My takeaway: I love learning that writers and filmmakers really do work eclectic jobs in their topsy turvy journeys to finding their film voice.
Q: How did you get to work with David O. Russell for one of your first films? I only seem to attract crazy wackadoos who want to meet in scary parts of Sacramento.
A. I’d moved back home to New York to live in a studio in Queens that cost $186 a month back then. I had no mentors and was intimidated by all the lawyers in the city. In the ‘80s, I started getting legal work to raise money for films, and in return, I received a producer’s credit and learned how to produce films as well. It’s easy to get clients when no one is paying you! And I got a name as a lawyer/producer.

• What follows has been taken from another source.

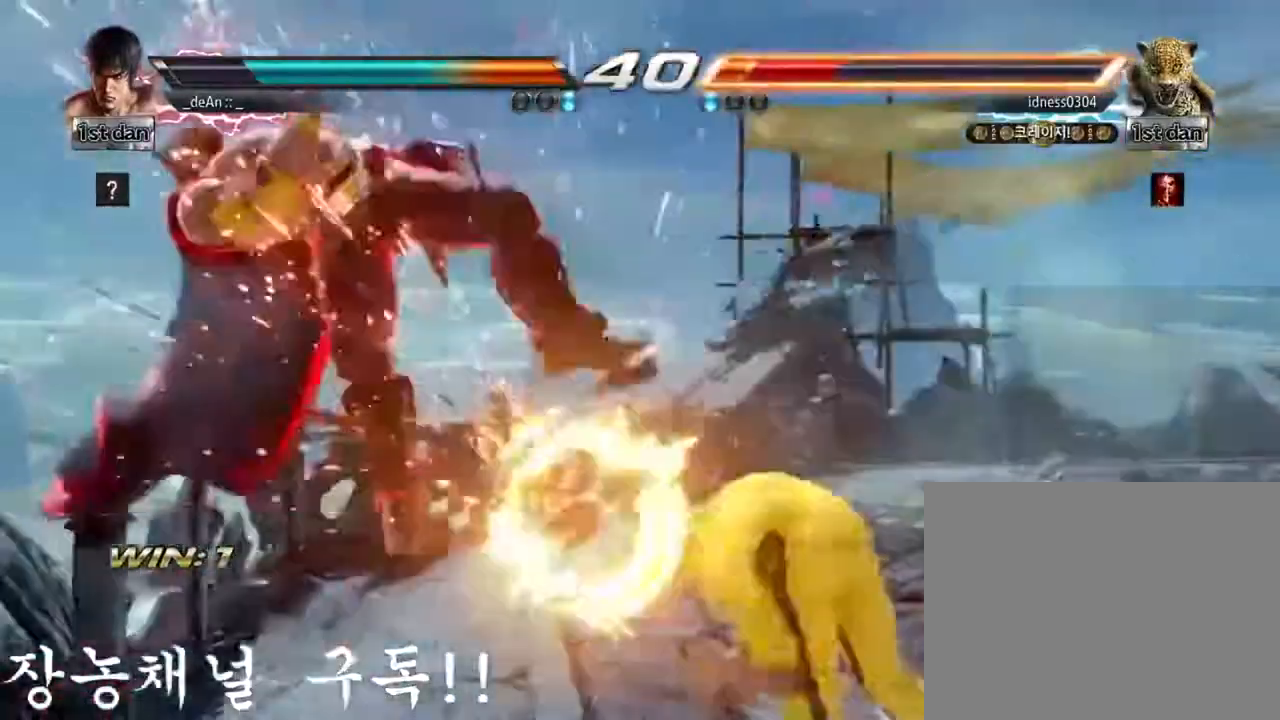
{"buttons": ["TRIANGLE"], "left_stick": "center", "events": [[117, "SQUARE", "down"], [217, "TRIANGLE", "down"], [267, "SQUARE", "up"], [300, "TRIANGLE", "up"], [384, "TRIANGLE", "down"]]}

So when I heard through a friend about this book about the mole people in New York City, me and my co-producer wife approached HBO and they optioned the idea. That meant we had to find a writer. So, a referral sent me Russell’s writing sample, and I really liked him as a writer.

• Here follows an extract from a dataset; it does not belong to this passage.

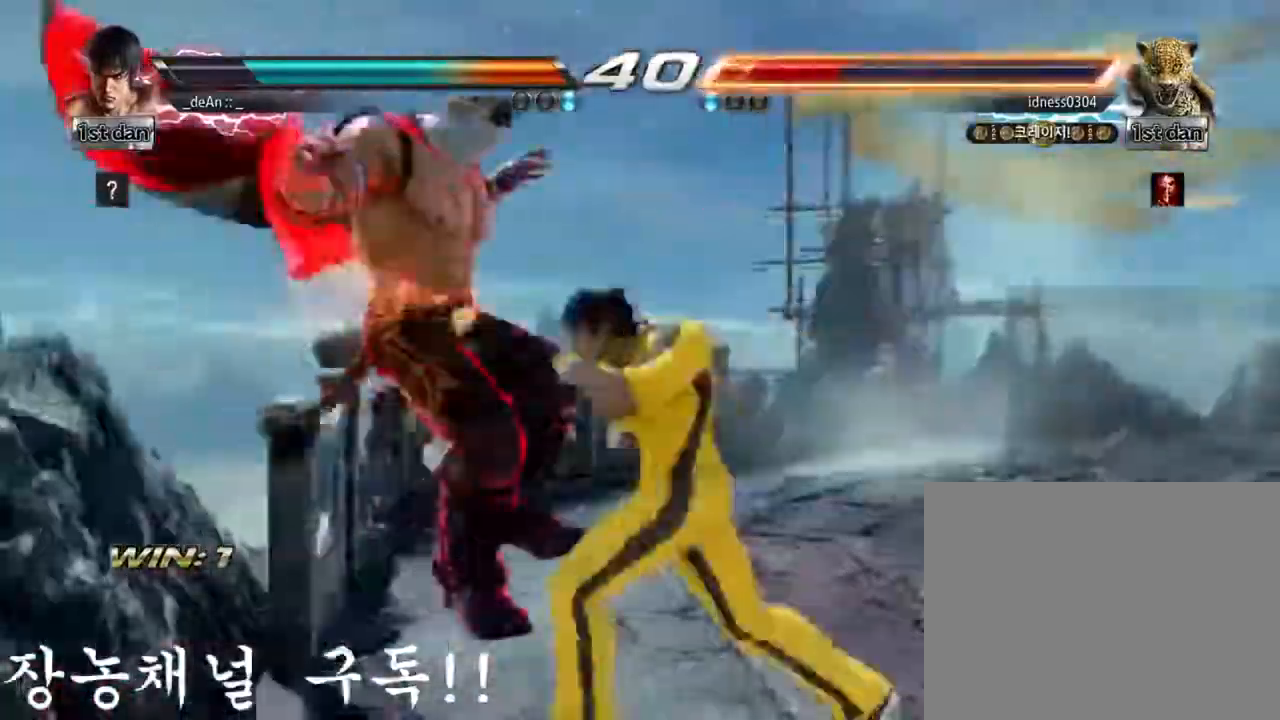
{"buttons": [], "left_stick": "center", "events": [[34, "TRIANGLE", "up"], [317, "TRIANGLE", "down"], [401, "TRIANGLE", "up"]]}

And even though the option fell through on the mole people project, I knew I wanted to do a film with him and grabbed the opportunity when it happened.
My takeaway: People have meetings and make referrals. You never know where it will go… just be smart out there, people. Craigslist posts all can’t turn out like A Big Love Story.
8 Baby Steps to Create a Screenwriter’s Showcase Short Film
Dean shared the big secret he sees to writer’s success – creating a short film, a.k.a. a tangible showcase for your writer talents. And he dished these helpful tips on how to make it happen.
- It all starts with the writer. Empower yourself to move forward.
- Build your resume, build your reputation. Remember when you were fresh out of college or high school and every employer wanted you to have experience to get the job? Same thing these days for writers. Show them what you can do.
- Create 3– to 5–minute short. That’s right. A short doesn’t have to be 10 minutes. 3 to 5 minutes will do.
- Schedule two weekends to shoot. Why the weekends? Because many prominent directors and talent don’t work on weekends and are available. They can bring the professional edge and truly bring your screenwriting to life.
- Think about filming comedy or sci-fi. These two genres need content, and end users now number in the thousands.
- Also think about reaching out to sponsors. Sponsors can help bring the costs to make a short down to manageable levels. And it doesn’t have to be huge sponsors either, a local business may find your project a good means for them to advertise.
- Look for directors at film schools locally. Or even film fests. Check out their work in short films and see if their sensibilities match up with your writing style. Reach out to them and see if they’re fun and collaborative. If you sense they aren’t, move on to next name on list. Don’t take it personally… the next person could be the perfect match.
- Yes, you can be an introverted screenwriter and still make a short film. The key here is to snag a great director and/or producer by email, present your case to them, and have them move forward with it. Lead with your strengths and let other’s strengths rise too.
Biggest takeaway: Remember, everyone is building their resume together. Keep making mistakes and learning. You’re developing your potential.
And yes, Dean continues to walk the walk as he creates films, shorts and TV pilots himself. He is working on the feature film Guy Down The Road and the upcoming series Story of Thursday.